Врешь, батька атаман. И древние мудрецы тоже ошибаются. Да он совсем не дура[15]. И применять его надо не ко всем без разбору одинаково, а рассматривая каждый случай отдельно. Да и то… Взять, к примеру, товарища моего, Василия Полупуда. Ничего, что он побратима убить хотел? Причем не один раз. А я сильно сомневаюсь, что в законе о побратимстве где-то сказано, что если один оступился, то второй имеет право его казнить. Или Типуна вспомнить… Не мог Семен агнцем белым в стае волчьей жить. Не поверили б такому. Значит, есть и на его руках кровь невинная. Да и то… В Полупуда он намедни без дураков целился. Не толкни я под руку, неизвестно, чем все кончилось бы. И ему, ради высокой цели службы Отчизне, простили бы убийство запорожца? И сравнение с невинностью для уроженца третьего тысячелетия не катит. В мое время зуб сложнее запломбировать, чем девичество восстановить. Вот только душевную чистоту не отбелить и не заштопать.

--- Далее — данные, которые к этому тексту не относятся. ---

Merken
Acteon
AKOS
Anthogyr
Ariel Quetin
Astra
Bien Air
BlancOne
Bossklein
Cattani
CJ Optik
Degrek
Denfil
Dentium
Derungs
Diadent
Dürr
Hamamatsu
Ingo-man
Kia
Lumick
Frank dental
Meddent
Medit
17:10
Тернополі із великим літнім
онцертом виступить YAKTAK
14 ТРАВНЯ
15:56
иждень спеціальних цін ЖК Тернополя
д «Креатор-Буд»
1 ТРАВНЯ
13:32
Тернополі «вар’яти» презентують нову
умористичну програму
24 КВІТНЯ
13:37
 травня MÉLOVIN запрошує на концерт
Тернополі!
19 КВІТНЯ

Но тогда что? Опять двойные стандарты? Для своих, верных и преданных соратников по партии – один подход. Щадящий. И совсем иной к какой-то девке. Которая, по здешним меркам, как бы и не вполне человек. Так, недоразумение. Чья-то невостребованная половинка. Можно и списать в расходный материал.

Очуметь. Хуже нет, когда все правы. А вот шиш вам! Терпеть ненавижу трагедии и несправедливость во всех ее проявлениях. Так что, набирая со стола снедь, я уже обдумывал план, как ловчее вставить палки в колеса тутошнему правосудию. Нефиг правых судить.